Steven Camarota, the Center's Director of Research, notes, "While Hispanic voters are a small share of the electorate, in a close election they could decide the outcome. Of course, the same is true of many other voting blocs, such as veterans or senior citizens. It would a mistake to overemphasize race to the exclusion of other factors."
National share of the vote:
We project that in November 2012 Hispanics will comprise 17.2 percent of the total U.S. population, 15 percent of adults, 11.2 percent of adult citizens, and 8.9 percent of actual voters.
In 2012, non-Hispanic whites are expected to be 73.4 percent of the national vote and non-Hispanic blacks are expected to be 12.2 percent.
To place the Hispanic share of the electorate into perspective, eight percentage points of the Hispanic vote nationally equals slightly less than one percentage point of the non-Hispanic white vote.
The 8.9 percent Hispanic share of voters compares to veterans (12 percent), those with family incomes above $100,000 (18 percent), seniors 65 and older (19 percent), married persons (60 percent), and those who live in owner-occupied housing (80 percent).
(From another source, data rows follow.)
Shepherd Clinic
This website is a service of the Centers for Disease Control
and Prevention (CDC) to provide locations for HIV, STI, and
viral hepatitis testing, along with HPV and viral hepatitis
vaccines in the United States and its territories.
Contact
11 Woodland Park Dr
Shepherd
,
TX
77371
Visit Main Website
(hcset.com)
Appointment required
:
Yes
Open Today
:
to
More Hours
In terms of voter turnout, we project that 52.7 percent (+/- 0.6) of eligible Hispanics will vote in the upcoming election, an increase from 49.9 percent in 2008 and a continuation of the past decade's long upward trend.
The projected Hispanic voter participation rate of 52.7 percent compares to 66.1 percent for non-Hispanic whites and 65.2 percent for non-Hispanic blacks in 2008.
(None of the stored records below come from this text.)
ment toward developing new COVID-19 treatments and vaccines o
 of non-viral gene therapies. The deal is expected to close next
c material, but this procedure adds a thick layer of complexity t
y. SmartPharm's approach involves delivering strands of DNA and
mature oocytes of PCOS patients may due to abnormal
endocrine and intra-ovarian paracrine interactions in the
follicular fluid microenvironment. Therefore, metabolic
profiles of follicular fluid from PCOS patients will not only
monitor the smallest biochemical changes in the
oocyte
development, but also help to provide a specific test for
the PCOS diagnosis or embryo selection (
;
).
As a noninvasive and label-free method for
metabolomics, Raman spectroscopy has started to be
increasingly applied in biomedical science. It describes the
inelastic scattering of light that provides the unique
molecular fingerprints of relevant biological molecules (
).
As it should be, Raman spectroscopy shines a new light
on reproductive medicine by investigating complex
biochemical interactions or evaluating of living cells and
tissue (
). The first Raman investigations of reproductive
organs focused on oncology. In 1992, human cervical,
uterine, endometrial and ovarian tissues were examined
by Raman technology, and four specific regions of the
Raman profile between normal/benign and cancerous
Share in Battleground States:
In the seven states listed by The Cook Political Report in July as "toss-ups", we project that Hispanics will average 8.0 percent of voters in 2012, compared to 8.9 percent nationally. The seven toss-up states are Colorado, Florida, Iowa, Nevada, New Hampshire, Ohio, and Virginia.
In the four states listed by Cook as "leaning" toward one party or the other, the Hispanic vote will average 2.8 percent of the electorate in November. The four leaning states are Michigan, Pennsylvania, Wisconsin, and North Carolina.
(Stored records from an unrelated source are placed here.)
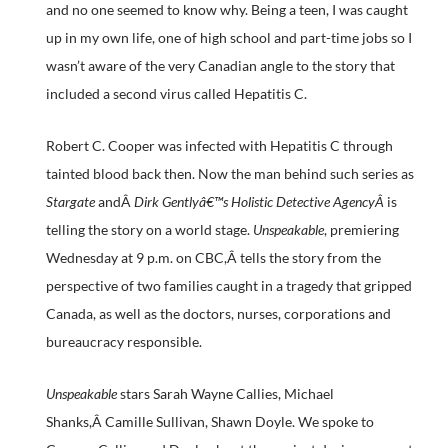
and no one seemed to know why. Being a teen, I was caught
up in my own life, one of high school and part-time jobs so I
wasn’t aware of the very Canadian angle to the story that
included a second virus called Hepatitis C.
Robert C. Cooper was infected with Hepatitis C through
tainted blood back then. Now the man behind such series as
Stargate
andÂ
Dirk Gentlyâ€™s Holistic Detective AgencyÂ
is
telling the story on a world stage.
Unspeakable
, premiering
Wednesday at 9 p.m. on CBC,Â tells the story from the
perspective of two families caught in a tragedy that gripped
Canada, as well as the doctors, nurses, corporations and
bureaucracy responsible.
Unspeakable
stars Sarah Wayne Callies, Michael
Shanks,Â Camille Sullivan, Shawn Doyle. We spoke to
In the seven states Cook identifies as "likely" for one party or the other, Hispanics will average 9.8 percent of the vote. Excluding New Mexico, they will average 4.4 percent of voters in the remaining six "likely" states. The likely states are Arizona, Georgia, Indiana, Missouri, Maine, Minnesota, and New Mexico.
Taken together Hispanics will average 7.6 percent of the electorate across the "toss-up", "leaning", and "likely" states. If we combine the populations of these states and calculate the Hispanic share of the electorate, Hispanics are projected to be 6.6 percent of the vote.
The Hispanic share of voters varies significantly in the 18 battleground states. In 12 of the 18 states, Hispanics are projected to be less than 4 percent of the electorate (Virginia, Iowa, New Hampshire, Ohio, Pennsylvania, North Carolina, Wisconsin, Michigan, Indiana, Minnesota, Missouri, and Maine). But in four of the states (New Mexico, Florida, Nevada, and Arizona), Hispanics will be more than 16 percent of the vote.
Non-Hispanic whites are projected to be slightly overrepresented (79.4 percent) in battleground states relative to their share of the national electorate. Like Hispanics, non-Hispanic blacks (9.4 percent) tend to be slightly underrepresented in battleground states.
Methodology: To project the Hispanic share of the population and their share of the vote we use the May Current Population Survey (CPS) from prior election years and from 2012. The CPS is collected monthly by the Census Bureau and is one of the nation's primary sources of demographic information. We compare the May CPS to the November CPS Voting and Registration Supplement from prior election years to project the growth of the Hispanic electorate. We used this same approach in August of 2010 to correctly project the Hispanic share of electorate voters in the 2010 mid-term election to within one-tenth of 1 percent.
The Center for Immigration Studies is an independent, non-partisan, non-profit, research organization. Since its founding in 1985, the Center has pursued a single mission – providing immigration policymakers, the academic community, news media, and concerned citizens with reliable information about the social, economic, environmental, security, and fiscal consequences of legal and illegal immigration into the United States.